What Is It?
Emergency contraception – also known as the morning after pill – has long been shrouded in mystery and stigma. The morning after pill is a pill that is taken after unprotected sex (or if the birth control in place has failed) to prevent pregnancy. However this shouldn’t be used as an alternate method of contraception – the morning after pill is a backup.
The Two Forms of Emergency Contraception
There are two forms of emergency contraception that can be used after unprotected sex to prevent pregnancy. These are: the emergency IUD – also known as ‘the emergency coil’ and the morning after pill.
However, the emergency copper coil, or IUD, has to be implanted by a professional. You can learn more about the IUD by reading this article from the NHS.
Do I Have to Take the Pill Within 24hrs?
When it comes to the morning after pill – you have a choice of two different pills – containing either ulipristal acetate (ellaOne) or levonorgestrel.
EllaOne (ulipristal acetate) can be taken within five days (120 hours) of unprotected sex and levonorgestrel containing emergency contraceptive pills can be taken within 3 days (72 hours) of unprotected sex.
However, even though Levonelle can be taken up to three days after having unprotected sex, it’s most effective if taken within 12 hours. The sooner you take it, the better – for both pills.
How Does Emergency Contraception Work?
The emergency contraceptive pills work by preventing or delaying ovulation and must therefore be taken as soon as possible, as they are not effective if ovulation has already taken place.
Emergency contraception is an effective option for preventing pregnancy after unprotected sex, but it isn’t as effective as other methods of contraception and isn’t recommended for routine use. Also, the morning-after pill can fail even with correct use, and it offers no protection against sexually transmitted infections (STI’s).
The morning-after pill isn’t appropriate for everyone. Don’t take a morning-after pill if: you’re allergic to any component of the morning-after pill or you’re taking certain medications that can decrease the effectiveness of the morning-after pill, such as barbiturates or St. John’s wort.
If you’re overweight or obese, there’s an indication that the morning-after pill won’t be as effective in preventing pregnancy. As recently stated on BBC Comedy ‘Shrill’, the morning after pill won’t work for women who weigh over a certain amount. The Guardian reports that the creator of the morning after pill states that it is INEFFECTIVE in women who weigh over 80kg (12st 7lbs).

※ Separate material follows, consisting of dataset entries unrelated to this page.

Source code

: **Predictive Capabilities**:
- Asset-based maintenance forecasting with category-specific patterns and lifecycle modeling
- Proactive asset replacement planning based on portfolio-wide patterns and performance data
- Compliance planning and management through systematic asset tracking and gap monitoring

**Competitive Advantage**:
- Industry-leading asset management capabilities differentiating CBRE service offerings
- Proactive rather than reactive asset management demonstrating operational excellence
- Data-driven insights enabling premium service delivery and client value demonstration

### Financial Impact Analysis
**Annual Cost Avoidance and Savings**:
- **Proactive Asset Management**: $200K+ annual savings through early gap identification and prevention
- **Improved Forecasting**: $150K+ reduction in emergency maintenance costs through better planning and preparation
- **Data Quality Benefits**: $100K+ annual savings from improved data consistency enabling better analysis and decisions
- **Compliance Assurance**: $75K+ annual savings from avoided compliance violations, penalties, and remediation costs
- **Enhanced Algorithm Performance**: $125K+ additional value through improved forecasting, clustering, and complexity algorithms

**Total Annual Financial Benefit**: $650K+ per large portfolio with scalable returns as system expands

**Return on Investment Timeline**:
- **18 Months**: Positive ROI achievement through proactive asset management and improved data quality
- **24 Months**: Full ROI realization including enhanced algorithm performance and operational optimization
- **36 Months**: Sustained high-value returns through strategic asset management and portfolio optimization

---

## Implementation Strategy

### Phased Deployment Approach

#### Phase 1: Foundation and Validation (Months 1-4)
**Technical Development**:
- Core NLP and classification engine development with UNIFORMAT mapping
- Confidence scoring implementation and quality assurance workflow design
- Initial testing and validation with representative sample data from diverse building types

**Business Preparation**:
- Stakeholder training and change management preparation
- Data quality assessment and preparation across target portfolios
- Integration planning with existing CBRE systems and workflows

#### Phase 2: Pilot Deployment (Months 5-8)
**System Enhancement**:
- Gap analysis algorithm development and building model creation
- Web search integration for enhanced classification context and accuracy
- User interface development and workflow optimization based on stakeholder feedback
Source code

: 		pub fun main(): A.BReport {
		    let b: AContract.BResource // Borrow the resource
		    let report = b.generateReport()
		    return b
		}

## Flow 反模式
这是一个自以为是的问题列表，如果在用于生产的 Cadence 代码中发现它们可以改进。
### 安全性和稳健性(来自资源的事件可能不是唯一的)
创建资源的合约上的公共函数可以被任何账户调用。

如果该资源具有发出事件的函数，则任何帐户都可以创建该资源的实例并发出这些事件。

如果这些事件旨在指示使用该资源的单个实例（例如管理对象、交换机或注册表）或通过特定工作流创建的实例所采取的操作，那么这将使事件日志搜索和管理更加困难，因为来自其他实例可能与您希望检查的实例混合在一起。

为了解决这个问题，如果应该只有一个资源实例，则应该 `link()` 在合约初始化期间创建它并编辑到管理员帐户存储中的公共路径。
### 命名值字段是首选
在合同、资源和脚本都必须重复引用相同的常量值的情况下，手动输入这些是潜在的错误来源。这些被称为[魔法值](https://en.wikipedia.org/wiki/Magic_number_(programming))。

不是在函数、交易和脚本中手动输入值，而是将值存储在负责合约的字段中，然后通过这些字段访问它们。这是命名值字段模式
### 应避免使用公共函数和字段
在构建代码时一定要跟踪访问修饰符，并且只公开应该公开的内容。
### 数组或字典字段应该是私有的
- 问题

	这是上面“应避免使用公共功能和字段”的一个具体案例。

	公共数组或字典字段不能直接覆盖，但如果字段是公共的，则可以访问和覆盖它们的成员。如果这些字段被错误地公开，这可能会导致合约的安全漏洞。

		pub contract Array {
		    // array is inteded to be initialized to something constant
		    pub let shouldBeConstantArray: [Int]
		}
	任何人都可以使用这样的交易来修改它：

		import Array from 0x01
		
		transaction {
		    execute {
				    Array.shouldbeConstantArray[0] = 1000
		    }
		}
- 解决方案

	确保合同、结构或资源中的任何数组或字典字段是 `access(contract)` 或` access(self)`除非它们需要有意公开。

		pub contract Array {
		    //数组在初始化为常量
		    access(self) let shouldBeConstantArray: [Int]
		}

The side effects of the morning-after pill, typically only last a few days. They might include: Nausea or vomiting, dizziness, fatigue, headache, breast tenderness, bleeding between periods or heavier menstrual bleeding, lower abdominal pain or cramps.
Are There Any Age Restrictions?
According to the NHS Website, you need to be 16 or over to buy Levonelle (72hr pill). Girls under 16 can get Levonelle, but only with a prescription from their doctor. However ellaOne (120hr pill) can be sold to under 16s without a prescription.
Where to Get it From
You can get the morning after pill directly from the pharmacy without the need for a prescription and you can also get it from your GP, family planning clinic, walk-in centre or out of hours service.
Going into a pharmacy to speak directly to someone without having to have an appointment may be the quickest way to access emergency contraception advice and support. However, research reveals that only 7% of women are aware that it is possible to order the morning after pill online.
Yes, that is correct. You can order the morning after pill safely online. Therefore, you can always purchase it beforehand and if you find yourself in a situation where you’re in need of emergency contraception, at least you have it at hand.
How Much Do I Have to Pay?
Prices can vary between £15-£35 for the morning after pill, depending on where you purchase it from. Online proves to be cheaper sometimes than in-store. However, in some areas, it can be free of charge in pharmacies through a local NHS service (subject to eligibility criteria and pharmacist availability). Ask in store if this applies in your area.
You can also get the morning after pill for free on the NHS at contraception clinics, most sexual health/GUM clinics, most GP surgeries, most NHS walk-in centres and minor injuries units and some hospital A&Es.